Cosette, terrified by the drama improvised by Toussaint, and perhaps too by the apparitions of the last week, which returned to her mind, did not even dare to say to her, "Just go and look at the stone laid on the bench;" for fear of having to open the garden gate again, and the men might walk in. She had all the doors and windows carefully closed, made Toussaint examine the whole house from cellar to attic, locked herself in her bedroom, looked under the bed, and slept badly. The whole night through, she saw the stone as large as a mountain and full of caverns. At sunrise—the peculiarity of sunrise is to make us laugh at all our terrors of the night, and our laughter is always proportioned to the fear we have felt—at sunrise, Cosette, on waking, saw her terror like a nightmare, and said to herself: "What could I be thinking about! It was like the steps which I fancied I heard last week in the garden at night! It is like the shadow of the chimney-pot. Am I going to turn coward now?" The sun, which poured through the crevices of her shutters and made the damask curtains one mass of purple, re-assured her so fully that all faded away in her mind, even to the stone.

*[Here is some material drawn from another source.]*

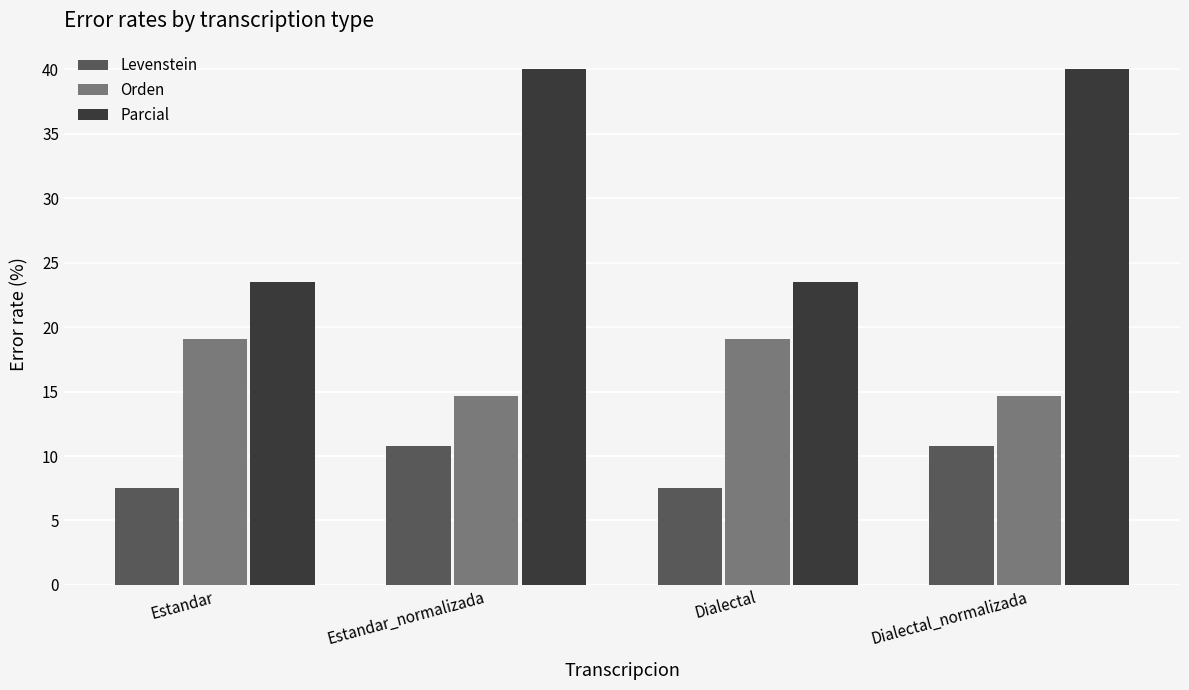

Which series has the largest total across all categories?

Parcial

"There was no more a stone on the bench than there was a man in a round hat in the garden. I dreamed of the stone like the rest."

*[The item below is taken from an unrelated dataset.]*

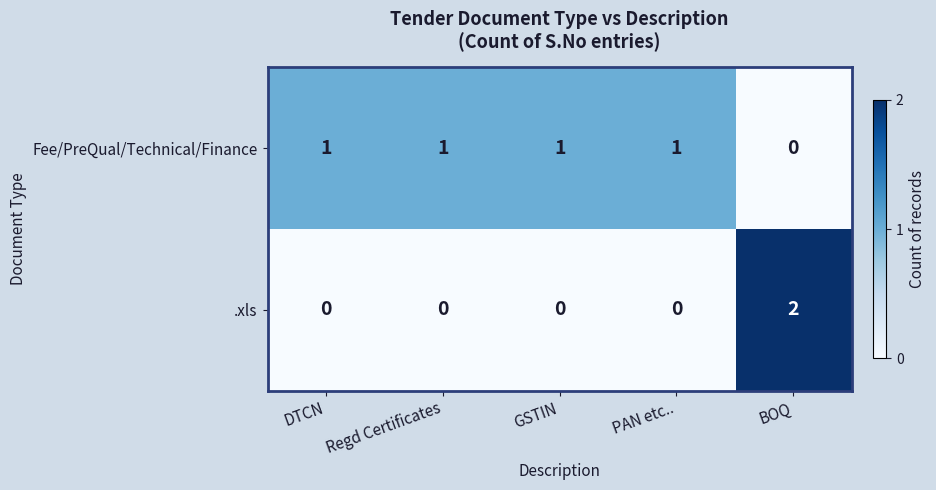

Which series has the largest total across all categories?

Fee/PreQual/Technical/Finance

She dressed herself, went down into the garden, and felt a cold perspiration all over her,—the stone was there. But this only lasted for a moment, for what is terror by night is curiosity by day.

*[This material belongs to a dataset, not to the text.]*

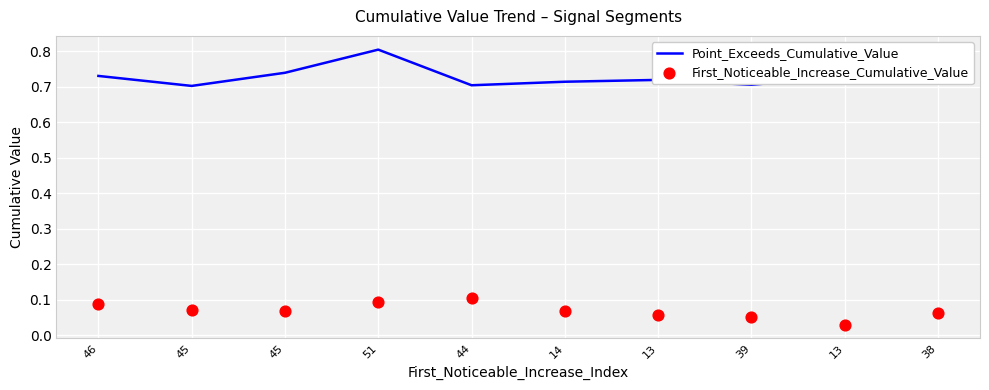

Which series has the largest Y range (max minus min)?

Point_Exceeds_Cumulative_Value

"Nonsense!" she said, "I'll see."

She raised the stone, which was of some size, and there was something under it that resembled a letter; it was an envelope of white paper. Cosette seized it; there was no address on it, and it was not sealed up. Still, the envelope, though open, was not empty, for papers could be seen inside. Cosette no longer suffered from terror, nor was it curiosity; it was a commencement of anxiety. Cosette took out a small quire of paper, each page of which was numbered, and bore several lines written in a very nice and delicate hand, so Cosette thought. She looked for a name, but there was none; for a signature, but there was none either. For whom was the packet intended? Probably for herself, as a hand had laid it on the bench. From whom did it come? An irresistible fascination seized upon her; she tried to turn her eyes away from these pages, which trembled in her hand. She looked at the sky, the street, the acacias all bathed in light, the pigeons circling round an adjoining roof, and then her eye settled on the manuscript, and she said to herself that she must know what was inside it. This is what she read.


[CHAPTER IV.]

A HEART UNDER A STONE.

The reduction of the Universe to a single being, the expansion of a single being as far as God,—such is love.